** What is needed **
Return the data exactly, without pictures.

** Input data **
──────────

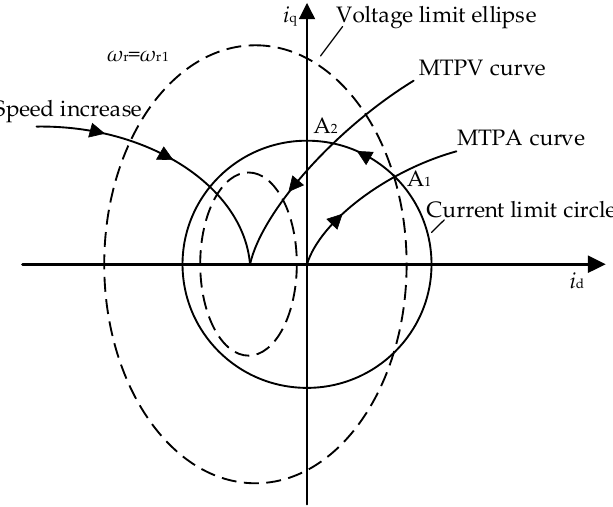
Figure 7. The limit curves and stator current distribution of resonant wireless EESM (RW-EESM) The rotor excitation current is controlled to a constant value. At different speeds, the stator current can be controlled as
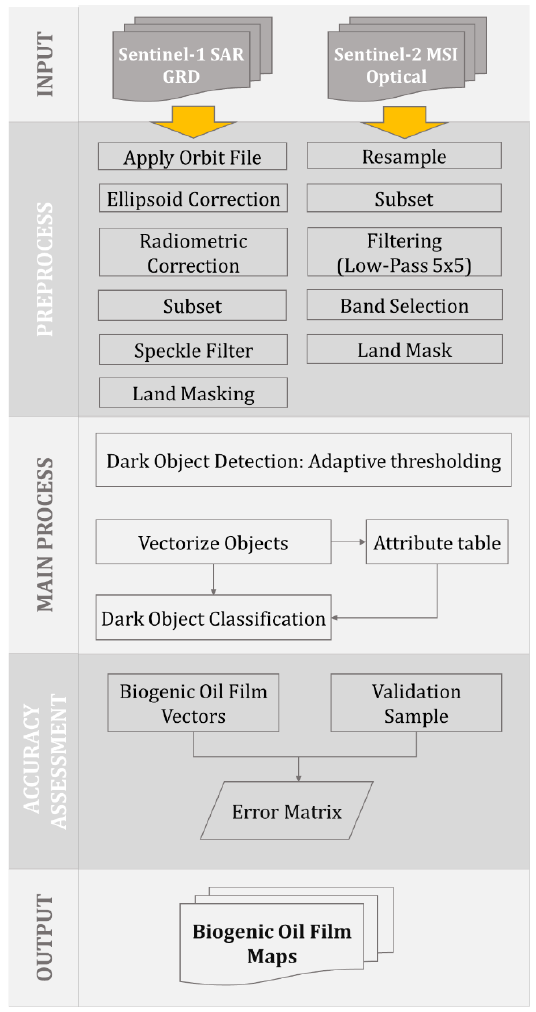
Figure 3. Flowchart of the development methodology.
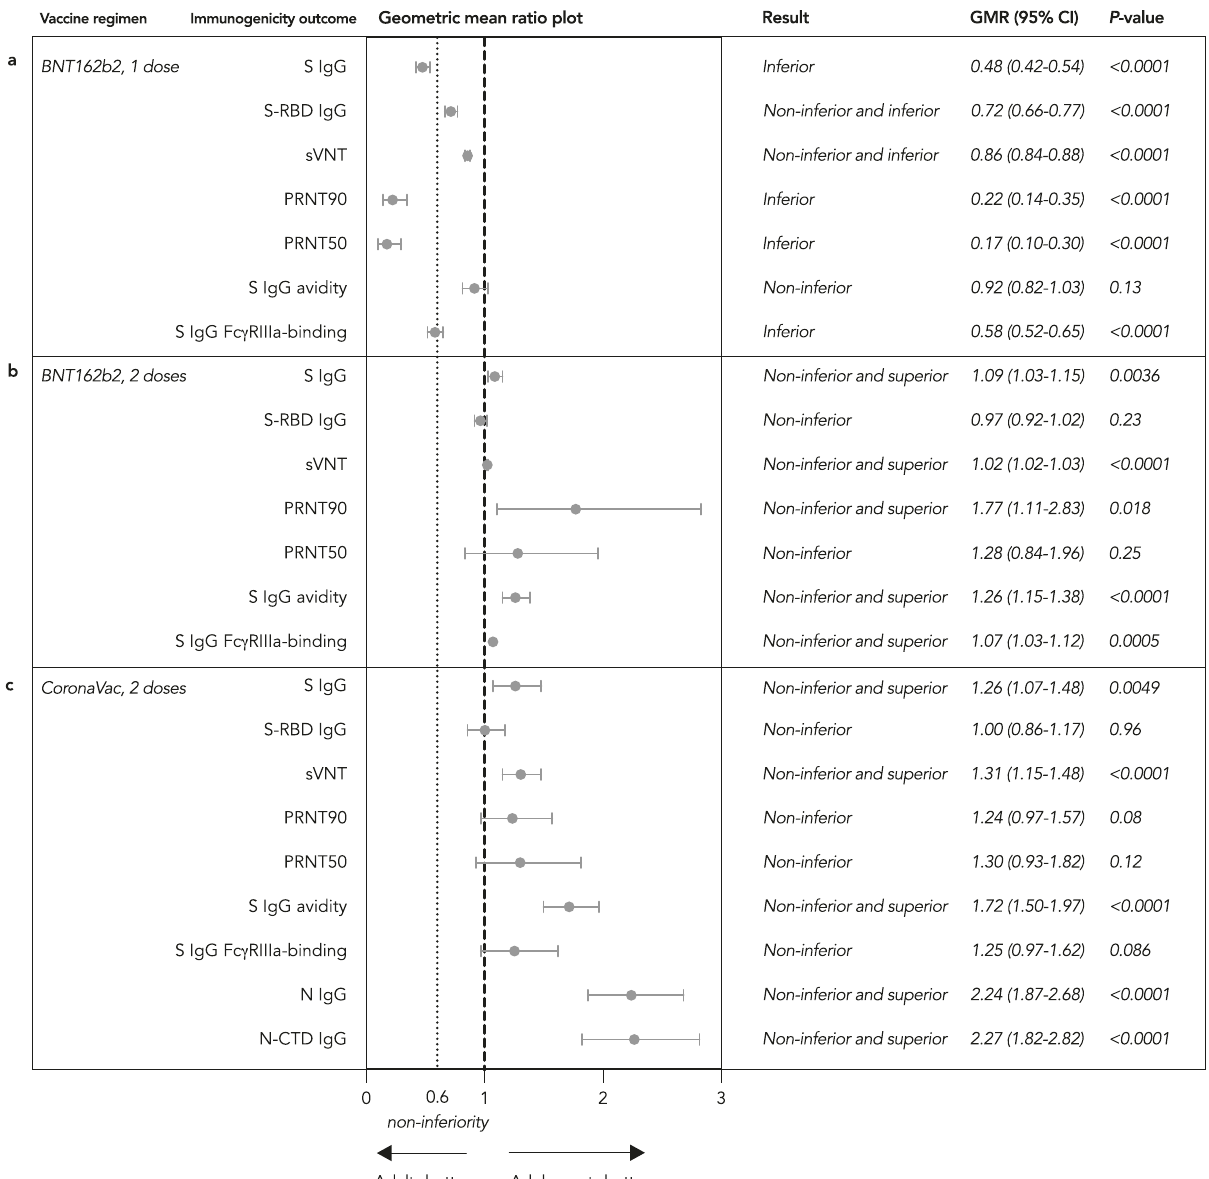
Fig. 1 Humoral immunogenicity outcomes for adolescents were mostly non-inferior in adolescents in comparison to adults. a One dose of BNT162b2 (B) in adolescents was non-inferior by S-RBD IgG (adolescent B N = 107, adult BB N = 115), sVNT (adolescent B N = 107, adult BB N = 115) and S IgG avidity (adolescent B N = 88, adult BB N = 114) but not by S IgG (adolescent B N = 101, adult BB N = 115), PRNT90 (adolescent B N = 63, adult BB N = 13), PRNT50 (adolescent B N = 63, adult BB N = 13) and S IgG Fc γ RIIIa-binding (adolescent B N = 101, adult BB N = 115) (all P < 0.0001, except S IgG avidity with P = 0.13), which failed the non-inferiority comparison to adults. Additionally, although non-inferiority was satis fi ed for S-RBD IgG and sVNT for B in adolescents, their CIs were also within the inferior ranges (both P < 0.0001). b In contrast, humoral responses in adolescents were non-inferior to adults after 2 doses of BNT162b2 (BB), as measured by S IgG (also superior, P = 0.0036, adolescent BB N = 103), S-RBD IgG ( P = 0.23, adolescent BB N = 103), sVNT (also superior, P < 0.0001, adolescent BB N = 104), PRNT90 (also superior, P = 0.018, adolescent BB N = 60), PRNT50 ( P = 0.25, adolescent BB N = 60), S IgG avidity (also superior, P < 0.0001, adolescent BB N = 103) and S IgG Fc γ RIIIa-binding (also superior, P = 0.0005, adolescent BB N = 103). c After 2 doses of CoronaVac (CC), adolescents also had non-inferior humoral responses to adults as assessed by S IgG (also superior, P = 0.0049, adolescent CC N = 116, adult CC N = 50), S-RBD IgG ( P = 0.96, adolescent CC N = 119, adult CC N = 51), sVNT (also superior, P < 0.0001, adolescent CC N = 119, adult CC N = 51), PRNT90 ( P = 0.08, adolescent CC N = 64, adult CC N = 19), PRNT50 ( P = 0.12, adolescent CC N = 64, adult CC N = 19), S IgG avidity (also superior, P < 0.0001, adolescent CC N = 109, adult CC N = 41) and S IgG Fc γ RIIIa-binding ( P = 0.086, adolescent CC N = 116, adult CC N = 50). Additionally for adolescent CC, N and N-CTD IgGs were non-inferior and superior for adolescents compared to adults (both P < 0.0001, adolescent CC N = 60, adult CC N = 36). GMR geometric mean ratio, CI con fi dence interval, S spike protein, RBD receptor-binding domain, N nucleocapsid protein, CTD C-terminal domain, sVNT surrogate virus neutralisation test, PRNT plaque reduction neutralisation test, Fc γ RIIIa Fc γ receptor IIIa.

──────────

** Solution **
Figure 7. The limit curves and stator current distribution of resonant wireless EESM (RW-EESM) The rotor excitation current is controlled to a constant value. At different speeds, the stator current can be controlled as
Figure 3. Flowchart of the development methodology.
Fig. 1 Humoral immunogenicity outcomes for adolescents were mostly non-inferior in adolescents in comparison to adults. a One dose of BNT162b2 (B) in adolescents was non-inferior by S-RBD IgG (adolescent B N = 107, adult BB N = 115), sVNT (adolescent B N = 107, adult BB N = 115) and S IgG avidity (adolescent B N = 88, adult BB N = 114) but not by S IgG (adolescent B N = 101, adult BB N = 115), PRNT90 (adolescent B N = 63, adult BB N = 13), PRNT50 (adolescent B N = 63, adult BB N = 13) and S IgG Fc γ RIIIa-binding (adolescent B N = 101, adult BB N = 115) (all P < 0.0001, except S IgG avidity with P = 0.13), which failed the non-inferiority comparison to adults. Additionally, although non-inferiority was satis fi ed for S-RBD IgG and sVNT for B in adolescents, their CIs were also within the inferior ranges (both P < 0.0001). b In contrast, humoral responses in adolescents were non-inferior to adults after 2 doses of BNT162b2 (BB), as measured by S IgG (also superior, P = 0.0036, adolescent BB N = 103), S-RBD IgG ( P = 0.23, adolescent BB N = 103), sVNT (also superior, P < 0.0001, adolescent BB N = 104), PRNT90 (also superior, P = 0.018, adolescent BB N = 60), PRNT50 ( P = 0.25, adolescent BB N = 60), S IgG avidity (also superior, P < 0.0001, adolescent BB N = 103) and S IgG Fc γ RIIIa-binding (also superior, P = 0.0005, adolescent BB N = 103). c After 2 doses of CoronaVac (CC), adolescents also had non-inferior humoral responses to adults as assessed by S IgG (also superior, P = 0.0049, adolescent CC N = 116, adult CC N = 50), S-RBD IgG ( P = 0.96, adolescent CC N = 119, adult CC N = 51), sVNT (also superior, P < 0.0001, adolescent CC N = 119, adult CC N = 51), PRNT90 ( P = 0.08, adolescent CC N = 64, adult CC N = 19), PRNT50 ( P = 0.12, adolescent CC N = 64, adult CC N = 19), S IgG avidity (also superior, P < 0.0001, adolescent CC N = 109, adult CC N = 41) and S IgG Fc γ RIIIa-binding ( P = 0.086, adolescent CC N = 116, adult CC N = 50). Additionally for adolescent CC, N and N-CTD IgGs were non-inferior and superior for adolescents compared to adults (both P < 0.0001, adolescent CC N = 60, adult CC N = 36). GMR geometric mean ratio, CI con fi dence interval, S spike protein, RBD receptor-binding domain, N nucleocapsid protein, CTD C-terminal domain, sVNT surrogate virus neutralisation test, PRNT plaque reduction neutralisation test, Fc γ RIIIa Fc γ receptor IIIa.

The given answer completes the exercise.